▶ Given data:
☆ ☆ ☆ ☆

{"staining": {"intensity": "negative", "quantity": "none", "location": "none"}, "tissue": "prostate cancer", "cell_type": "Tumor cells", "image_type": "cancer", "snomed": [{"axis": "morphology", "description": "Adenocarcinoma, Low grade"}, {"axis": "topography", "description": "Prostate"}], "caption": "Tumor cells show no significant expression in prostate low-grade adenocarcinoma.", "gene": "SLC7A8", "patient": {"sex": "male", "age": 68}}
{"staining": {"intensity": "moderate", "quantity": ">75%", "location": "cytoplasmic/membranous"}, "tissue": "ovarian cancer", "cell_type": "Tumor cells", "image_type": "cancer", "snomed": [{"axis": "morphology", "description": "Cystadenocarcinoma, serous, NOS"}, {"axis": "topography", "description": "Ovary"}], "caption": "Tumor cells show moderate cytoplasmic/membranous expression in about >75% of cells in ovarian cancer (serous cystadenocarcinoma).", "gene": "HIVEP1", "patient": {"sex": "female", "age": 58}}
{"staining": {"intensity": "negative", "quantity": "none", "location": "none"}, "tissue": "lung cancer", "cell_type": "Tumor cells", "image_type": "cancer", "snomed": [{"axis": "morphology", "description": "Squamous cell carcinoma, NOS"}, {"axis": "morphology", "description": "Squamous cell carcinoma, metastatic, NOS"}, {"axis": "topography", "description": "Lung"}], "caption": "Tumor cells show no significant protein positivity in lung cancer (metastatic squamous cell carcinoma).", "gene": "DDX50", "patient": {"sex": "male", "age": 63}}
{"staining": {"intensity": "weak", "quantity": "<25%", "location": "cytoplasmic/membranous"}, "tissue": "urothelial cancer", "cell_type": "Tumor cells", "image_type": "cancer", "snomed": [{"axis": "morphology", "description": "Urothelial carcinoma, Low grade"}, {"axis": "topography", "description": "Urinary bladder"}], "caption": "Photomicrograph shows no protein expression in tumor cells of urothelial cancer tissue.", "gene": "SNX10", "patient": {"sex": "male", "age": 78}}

☆ ☆ ☆ ☆

▶ Work instruction: Repeat every line of the data verbatim.

▶ Answer to the exercise:
{"staining": {"intensity": "negative", "quantity": "none", "location": "none"}, "tissue": "prostate cancer", "cell_type": "Tumor cells", "image_type": "cancer", "snomed": [{"axis": "morphology", "description": "Adenocarcinoma, Low grade"}, {"axis": "topography", "description": "Prostate"}], "caption": "Tumor cells show no significant expression in prostate low-grade adenocarcinoma.", "gene": "SLC7A8", "patient": {"sex": "male", "age": 68}}
{"staining": {"intensity": "moderate", "quantity": ">75%", "location": "cytoplasmic/membranous"}, "tissue": "ovarian cancer", "cell_type": "Tumor cells", "image_type": "cancer", "snomed": [{"axis": "morphology", "description": "Cystadenocarcinoma, serous, NOS"}, {"axis": "topography", "description": "Ovary"}], "caption": "Tumor cells show moderate cytoplasmic/membranous expression in about >75% of cells in ovarian cancer (serous cystadenocarcinoma).", "gene": "HIVEP1", "patient": {"sex": "female", "age": 58}}
{"staining": {"intensity": "negative", "quantity": "none", "location": "none"}, "tissue": "lung cancer", "cell_type": "Tumor cells", "image_type": "cancer", "snomed": [{"axis": "morphology", "description": "Squamous cell carcinoma, NOS"}, {"axis": "morphology", "description": "Squamous cell carcinoma, metastatic, NOS"}, {"axis": "topography", "description": "Lung"}], "caption": "Tumor cells show no significant protein positivity in lung cancer (metastatic squamous cell carcinoma).", "gene": "DDX50", "patient": {"sex": "male", "age": 63}}
{"staining": {"intensity": "weak", "quantity": "<25%", "location": "cytoplasmic/membranous"}, "tissue": "urothelial cancer", "cell_type": "Tumor cells", "image_type": "cancer", "snomed": [{"axis": "morphology", "description": "Urothelial carcinoma, Low grade"}, {"axis": "topography", "description": "Urinary bladder"}], "caption": "Photomicrograph shows no protein expression in tumor cells of urothelial cancer tissue.", "gene": "SNX10", "patient": {"sex": "male", "age": 78}}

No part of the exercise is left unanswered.